**Exercise requirements**
Below is a set of records; print all of them exactly as written.

**Stored items from a collection**

##########

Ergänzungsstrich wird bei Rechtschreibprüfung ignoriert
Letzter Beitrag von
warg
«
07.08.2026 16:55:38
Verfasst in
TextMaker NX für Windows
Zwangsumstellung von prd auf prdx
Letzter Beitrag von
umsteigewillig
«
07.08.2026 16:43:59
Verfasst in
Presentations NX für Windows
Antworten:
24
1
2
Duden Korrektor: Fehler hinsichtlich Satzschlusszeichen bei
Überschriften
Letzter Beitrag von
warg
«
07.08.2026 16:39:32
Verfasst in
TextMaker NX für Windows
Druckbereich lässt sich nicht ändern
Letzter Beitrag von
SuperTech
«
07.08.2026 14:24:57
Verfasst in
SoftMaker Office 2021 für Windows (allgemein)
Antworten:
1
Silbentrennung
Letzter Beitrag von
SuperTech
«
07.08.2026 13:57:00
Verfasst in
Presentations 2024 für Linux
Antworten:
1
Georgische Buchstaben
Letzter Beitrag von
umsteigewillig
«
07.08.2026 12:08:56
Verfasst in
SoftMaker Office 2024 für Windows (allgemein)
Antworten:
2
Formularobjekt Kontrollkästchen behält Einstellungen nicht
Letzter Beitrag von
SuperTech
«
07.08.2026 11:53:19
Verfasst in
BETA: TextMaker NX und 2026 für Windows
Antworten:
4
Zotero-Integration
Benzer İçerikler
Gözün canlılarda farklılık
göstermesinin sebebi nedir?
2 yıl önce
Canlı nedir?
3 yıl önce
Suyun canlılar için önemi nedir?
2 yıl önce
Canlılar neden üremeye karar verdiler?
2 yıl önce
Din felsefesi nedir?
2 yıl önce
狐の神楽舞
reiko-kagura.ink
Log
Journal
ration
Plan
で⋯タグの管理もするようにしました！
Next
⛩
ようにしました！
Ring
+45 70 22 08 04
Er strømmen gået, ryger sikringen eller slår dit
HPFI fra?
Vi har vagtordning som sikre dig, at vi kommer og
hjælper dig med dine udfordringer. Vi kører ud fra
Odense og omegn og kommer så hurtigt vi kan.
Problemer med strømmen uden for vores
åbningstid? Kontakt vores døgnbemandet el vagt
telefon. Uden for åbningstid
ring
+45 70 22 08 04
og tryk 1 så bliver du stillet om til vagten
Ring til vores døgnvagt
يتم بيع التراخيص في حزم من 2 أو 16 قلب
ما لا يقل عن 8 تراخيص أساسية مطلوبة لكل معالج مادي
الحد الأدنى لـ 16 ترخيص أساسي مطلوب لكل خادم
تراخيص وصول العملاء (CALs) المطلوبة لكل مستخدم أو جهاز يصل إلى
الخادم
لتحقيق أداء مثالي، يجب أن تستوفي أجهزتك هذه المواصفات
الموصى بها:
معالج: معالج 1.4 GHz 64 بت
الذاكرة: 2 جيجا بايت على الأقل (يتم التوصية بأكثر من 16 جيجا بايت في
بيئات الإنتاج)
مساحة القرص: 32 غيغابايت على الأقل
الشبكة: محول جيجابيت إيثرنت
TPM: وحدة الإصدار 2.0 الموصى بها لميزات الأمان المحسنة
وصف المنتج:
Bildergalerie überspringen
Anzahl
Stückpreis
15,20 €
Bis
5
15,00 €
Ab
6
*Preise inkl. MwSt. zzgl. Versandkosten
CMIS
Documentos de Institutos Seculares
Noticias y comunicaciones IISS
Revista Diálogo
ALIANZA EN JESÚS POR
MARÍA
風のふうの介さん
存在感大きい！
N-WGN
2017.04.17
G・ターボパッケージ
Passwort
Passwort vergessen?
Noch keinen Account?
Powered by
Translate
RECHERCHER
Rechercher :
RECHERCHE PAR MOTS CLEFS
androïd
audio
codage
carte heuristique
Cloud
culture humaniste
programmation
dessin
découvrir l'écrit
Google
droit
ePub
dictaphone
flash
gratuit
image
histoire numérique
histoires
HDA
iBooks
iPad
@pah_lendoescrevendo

##########

**Exercise solution**
Ergänzungsstrich wird bei Rechtschreibprüfung ignoriert
Letzter Beitrag von
warg
«
07.08.2026 16:55:38
Verfasst in
TextMaker NX für Windows
Zwangsumstellung von prd auf prdx
Letzter Beitrag von
umsteigewillig
«
07.08.2026 16:43:59
Verfasst in
Presentations NX für Windows
Antworten:
24
1
2
Duden Korrektor: Fehler hinsichtlich Satzschlusszeichen bei
Überschriften
Letzter Beitrag von
warg
«
07.08.2026 16:39:32
Verfasst in
TextMaker NX für Windows
Druckbereich lässt sich nicht ändern
Letzter Beitrag von
SuperTech
«
07.08.2026 14:24:57
Verfasst in
SoftMaker Office 2021 für Windows (allgemein)
Antworten:
1
Silbentrennung
Letzter Beitrag von
SuperTech
«
07.08.2026 13:57:00
Verfasst in
Presentations 2024 für Linux
Antworten:
1
Georgische Buchstaben
Letzter Beitrag von
umsteigewillig
«
07.08.2026 12:08:56
Verfasst in
SoftMaker Office 2024 für Windows (allgemein)
Antworten:
2
Formularobjekt Kontrollkästchen behält Einstellungen nicht
Letzter Beitrag von
SuperTech
«
07.08.2026 11:53:19
Verfasst in
BETA: TextMaker NX und 2026 für Windows
Antworten:
4
Zotero-Integration
Benzer İçerikler
Gözün canlılarda farklılık
göstermesinin sebebi nedir?
2 yıl önce
Canlı nedir?
3 yıl önce
Suyun canlılar için önemi nedir?
2 yıl önce
Canlılar neden üremeye karar verdiler?
2 yıl önce
Din felsefesi nedir?
2 yıl önce
狐の神楽舞
reiko-kagura.ink
Log
Journal
ration
Plan
で⋯タグの管理もするようにしました！
Next
⛩
ようにしました！
Ring
+45 70 22 08 04
Er strømmen gået, ryger sikringen eller slår dit
HPFI fra?
Vi har vagtordning som sikre dig, at vi kommer og
hjælper dig med dine udfordringer. Vi kører ud fra
Odense og omegn og kommer så hurtigt vi kan.
Problemer med strømmen uden for vores
åbningstid? Kontakt vores døgnbemandet el vagt
telefon. Uden for åbningstid
ring
+45 70 22 08 04
og tryk 1 så bliver du stillet om til vagten
Ring til vores døgnvagt
يتم بيع التراخيص في حزم من 2 أو 16 قلب
ما لا يقل عن 8 تراخيص أساسية مطلوبة لكل معالج مادي
الحد الأدنى لـ 16 ترخيص أساسي مطلوب لكل خادم
تراخيص وصول العملاء (CALs) المطلوبة لكل مستخدم أو جهاز يصل إلى
الخادم
لتحقيق أداء مثالي، يجب أن تستوفي أجهزتك هذه المواصفات
الموصى بها:
معالج: معالج 1.4 GHz 64 بت
الذاكرة: 2 جيجا بايت على الأقل (يتم التوصية بأكثر من 16 جيجا بايت في
بيئات الإنتاج)
مساحة القرص: 32 غيغابايت على الأقل
الشبكة: محول جيجابيت إيثرنت
TPM: وحدة الإصدار 2.0 الموصى بها لميزات الأمان المحسنة
وصف المنتج:
Bildergalerie überspringen
Anzahl
Stückpreis
15,20 €
Bis
5
15,00 €
Ab
6
*Preise inkl. MwSt. zzgl. Versandkosten
CMIS
Documentos de Institutos Seculares
Noticias y comunicaciones IISS
Revista Diálogo
ALIANZA EN JESÚS POR
MARÍA
風のふうの介さん
存在感大きい！
N-WGN
2017.04.17
G・ターボパッケージ
Passwort
Passwort vergessen?
Noch keinen Account?
Powered by
Translate
RECHERCHER
Rechercher :
RECHERCHE PAR MOTS CLEFS
androïd
audio
codage
carte heuristique
Cloud
culture humaniste
programmation
dessin
découvrir l'écrit
Google
droit
ePub
dictaphone
flash
gratuit
image
histoire numérique
histoires
HDA
iBooks
iPad
@pah_lendoescrevendo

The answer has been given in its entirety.